The technology used for this is a YoloV3 object detection implementation with pretrained weights from Joseph Redmon's Darknet implementation.

Neural style transfer

When an image from the eye is 'interesting' it will be handed over to the next process in the 'brain' which is the Neural Style Transfer process first described by Leon Gatys, Alexander Ecker and Matthias Bethge on in 2015.

The neural style transfer is my own VGG19 Convolutional Model implementation made with the help of the courses of the Lazy Programmer, Tensorflow tutorials, Keras tutorials and a lot of 'inspirational' pieces of code and implementations of my IT brothers and sisters on the internet. [5]

The neural style transfer process is a very CPU or better yet GPU intensive process, for instance an NVIDIA GTX 1080 with 11GB of memory needs more than 5 minutes to process a 1500 by 1500 72 DPI image to process. Part of this installation therefore is a GPU enabled computer for this process exclusively. [6]

The drones

When the GPU machine is done processing the image it sends it to the next available drone to display the image. The drone in this context is not this loud annoying flying machine but a cheap micro computer with display capabilitities. For this installation I work with Raspberry Pi's with a simple monitor attached to it.

What I imagine for this installation to work properly is that the Eye is placed in a central place of the exhibition surrounded by initially empty displays with no clear connection to the painting itself. When time goes by and the 'brain' processes the images from the Eye the room's display will start to show the style transfer distorted images of the audience and eventually not only images of the audience looking at the Eye painting but also images of the audience looking at a representation of themselves.

Docker images

For this project I invested heavily on designing it to be archivable and easily installable for future use. As stated earlier the installation is build around its own private network for communication between the different components and it is not relying on any internet connection to use it. The 'brain' and drone components are provided through a docker image which basically means that to run this project you just need a computer with a Nvidia [7] GPU, a docker installation and access to a docker registry to pull and start up a the proper docker image.

More reading

The docker images can be found on the Docker hub.

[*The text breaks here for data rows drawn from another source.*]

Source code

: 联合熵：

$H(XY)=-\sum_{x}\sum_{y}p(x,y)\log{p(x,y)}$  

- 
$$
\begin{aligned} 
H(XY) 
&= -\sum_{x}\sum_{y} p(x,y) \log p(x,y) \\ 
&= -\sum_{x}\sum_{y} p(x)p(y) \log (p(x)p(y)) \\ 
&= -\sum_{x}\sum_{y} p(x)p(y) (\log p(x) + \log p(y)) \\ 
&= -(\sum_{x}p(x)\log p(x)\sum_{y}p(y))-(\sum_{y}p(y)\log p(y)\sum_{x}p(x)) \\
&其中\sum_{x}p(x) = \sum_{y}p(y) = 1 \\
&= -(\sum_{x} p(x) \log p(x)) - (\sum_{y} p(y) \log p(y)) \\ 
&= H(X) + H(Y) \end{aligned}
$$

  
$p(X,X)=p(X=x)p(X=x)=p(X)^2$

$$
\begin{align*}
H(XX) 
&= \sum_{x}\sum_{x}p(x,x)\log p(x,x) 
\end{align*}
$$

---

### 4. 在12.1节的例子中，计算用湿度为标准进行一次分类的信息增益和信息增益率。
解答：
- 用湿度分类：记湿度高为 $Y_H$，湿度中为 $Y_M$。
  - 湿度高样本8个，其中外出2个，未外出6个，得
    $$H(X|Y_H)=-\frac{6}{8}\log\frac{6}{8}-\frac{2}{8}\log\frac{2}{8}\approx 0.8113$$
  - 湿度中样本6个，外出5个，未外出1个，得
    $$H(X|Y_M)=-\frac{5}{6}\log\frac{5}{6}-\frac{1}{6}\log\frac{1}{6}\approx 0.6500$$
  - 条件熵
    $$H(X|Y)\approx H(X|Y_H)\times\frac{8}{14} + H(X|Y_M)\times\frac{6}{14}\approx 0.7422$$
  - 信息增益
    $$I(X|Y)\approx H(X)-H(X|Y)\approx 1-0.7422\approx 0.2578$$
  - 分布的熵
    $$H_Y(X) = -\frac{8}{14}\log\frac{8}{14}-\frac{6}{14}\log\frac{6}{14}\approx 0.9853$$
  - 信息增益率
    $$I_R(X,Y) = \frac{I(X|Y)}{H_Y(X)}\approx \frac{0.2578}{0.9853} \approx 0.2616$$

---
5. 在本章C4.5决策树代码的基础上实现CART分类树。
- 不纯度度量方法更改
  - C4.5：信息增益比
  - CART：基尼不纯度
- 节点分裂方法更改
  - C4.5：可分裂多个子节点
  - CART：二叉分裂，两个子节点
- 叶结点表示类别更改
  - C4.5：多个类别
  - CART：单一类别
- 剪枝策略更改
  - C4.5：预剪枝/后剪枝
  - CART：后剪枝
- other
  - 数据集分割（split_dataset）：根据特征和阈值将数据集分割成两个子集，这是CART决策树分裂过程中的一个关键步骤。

The technical documentation can be found on Gitlab

[1] primarily for data analysis and subsequently transformation into a two dimenstional pixel array. See the Helena project description.

[2] Somewhere in 2018 a GAN created image already sold for a lot of money.

[3] Credits go to the Lazy Programmer for that one.

[4] In the Netherlands in 2021 our Covid crisis battling government had to resign because a specific tax collection procedure was registering nationalities which was in direct conflict with the dutch privacy regulation which made it illegitimate. The most problematic in this situation was that the used algorith was able to label people based on their nationality (data) were labeled (analyis) as fraudulent (prediction). This criteria decision was introduced in 2012 based on knowledge and experience of years prior when it was discovered that people with a certain nationality were over presented in a certain fraud case. A lot of information is published on this. You can start here (in Dutch).

[5] on that note I need to thank everyone that ever published any knowledge on the internet, without you I would have been lost a long time ago. Thank you thank you!

[6] this is the 'brain' I reference throughout this text. An Nvidia GPU enabled machine.

[7] of course Nvidia's future is not guaranteed. Let's hope computing is something that will survive the future.